Balfour Beatty boosted by hopes of revival or new bid, while FTSE drifts higher

Crossrail site in London/Balfour Beatty
Balfour Beatty is part of the Crossrail project in London

Balfour Beatty has been through the mire recently, with several profit warnings, changes of top executives and a failed bid from Carillion.
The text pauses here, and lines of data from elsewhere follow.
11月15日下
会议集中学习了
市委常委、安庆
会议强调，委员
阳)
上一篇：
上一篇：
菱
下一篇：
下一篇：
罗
But it looked brighter after a positive note from Bank of America Merrill Lynch, which moved from neutral to buy albeit with a target price cut from 250p to 230p, based on a recovery at the business and the prospect of Carillion taking another tilt at the company come next February. Merrill analyst Marcin Wojtal said:

Five profit warnings in UK construction in the past two years have led to significant underperformance versus the sector and the stock is down 50% from its highs in February 2014. However, the balance sheet is now solid (£200m estimated net cash in December 2014) post the sale of Parsons Brinckerhoff, and most businesses (notably public private partnerships and US construction) are performing well. KPMG’s review of contracts in UK construction is due by year-end and creates certain overhang. However, this looks priced in, as to justify the current share price based on a sum of the price, we would have to assume UK construction is worth a negative £500m.

We think [Balfour] retains significant M&A appeal for a player looking for a back door to its portfolio of PPP assets and willing to take a 2-3 year view, before potential UK restructuring starts bearing fruit.

Under UK takeover rules, Carillion cannot make a hostile bid for Balfour Beatty for six months, ie, until February 2015. Both companies could also hypothetically re- engage in tie-up talks (ie after expiry of three months lock-up post the rejection in 19 August 2014).

Its shares closed 13.7p or more than 8% higher at 176.8p.

Overall the market drifted in negative territory for much of the day, but the FTSE 100 finally finished virtually unchanged, up just 1.35 points at 6731.14.

Supermarkets were under pressure on talk of a negative note on the sector and worries about price wars ahead of the key holiday period. J Sainsbury dropped 10.9p to 241.4p while Tesco, which faces being sued by shareholders over the black hole discovered in its profits, was down 5.25p at 188.15p.

B&Q owner Kingfisher fell 12.5p to 291.3p after disappointing results from its French business, while mining shares dropped again on weak metal prices. BHP Billiton lost 27.5p to 1593.5p and Anglo American 24.5p to 1329.5p.

But Sky climbed 23p to 918p after Goldman resumed coverage with a neutral rating and 990p price target.

Among the mid-caps, positive updates lifted pubs group Mitchells & Butlers 27.1p to 376.1p and financial group Paragon 29p to 406.9p.